Ana içeriğe atla

On boyutlu sinemalar ve Gerçeklik



Son iki üç yılda ülkemizde, hepimizin az çok bildiği,  10 boyutlu sinemalar türedi. Ben de bir tanesine keşif amaçlı gittim. Salona girdiğimde beni genelde pek de alışık olmadığım türde bir koltuk bekliyordu. Zira koltuk Lunaparklardaki "balerin, gondol, kamikaze, crazy dans"ların tehlikesini azaltmak için kullanılan türde bir koltuktu. Sadece 10 dakika sürecek film başladığında 10 boyutun kerametini üç aşağı beş yukarı anlamaya başladım: 3 boyut gözlüğün verdiği görüntü, ses, hissetme (mesela yağmur), koku, zaman, 7-8 Eksenli teknolojik koltuk...


Koltuğa oturduktan 3-4 dakika sonra yavaş yavaş koltuğunuzdan alınıp filmin bir parçası olmaya başlıyorsunuz. Türlü türlü çiçeklerin var olduğu bir bahçenin içinden geçerken burnunuza gelen çiçek kokularıyla, yağmur yağarken su zerreciklerinin yüzünüze çarpmasıyla ıslanmış hissini verip, oynar koltukları sayesinde izleyiciye heyecanı ve aksiyonu yaşatıp sizi bambaşka dünyalara götürdüğünde içimden dedim ki, “az önce bu koltuğa oturduğumu hatırlamasam tüm bu gördüklerimi gerçek sanırdım” .


Sinemadan çıktığımda bu efsunlu gösterinin etkisinde kaldığımdan mıdır nedir, zihnimde ‘gerçeklik nedir?’ sorusunu sormaya başladım.
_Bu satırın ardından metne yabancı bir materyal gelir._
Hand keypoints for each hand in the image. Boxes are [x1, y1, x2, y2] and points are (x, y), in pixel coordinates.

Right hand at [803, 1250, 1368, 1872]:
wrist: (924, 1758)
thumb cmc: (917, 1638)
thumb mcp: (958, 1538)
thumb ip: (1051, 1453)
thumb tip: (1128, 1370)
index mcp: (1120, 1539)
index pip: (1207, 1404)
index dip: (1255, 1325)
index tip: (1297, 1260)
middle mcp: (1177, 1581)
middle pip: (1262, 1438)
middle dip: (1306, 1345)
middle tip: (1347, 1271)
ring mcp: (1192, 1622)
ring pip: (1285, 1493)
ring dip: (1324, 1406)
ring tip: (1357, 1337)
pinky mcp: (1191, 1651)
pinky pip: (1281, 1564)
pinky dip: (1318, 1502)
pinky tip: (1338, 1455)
Gözümüzle gördüğümüz, sesini duyduğumuz, hissedebildiğimiz, kokusunu aldığımız kısacası 5 duyu organıyla algıladığımız her şey “gerçek” midir? Gerçekse az önce 10 boyutlu sinemada izlediğim 10 dakikalık film de gerçek olurdu. Öyle olmadığına göre ‘gerçeklik’ tanımını tekrardan gözden geçirmek gerekiyor.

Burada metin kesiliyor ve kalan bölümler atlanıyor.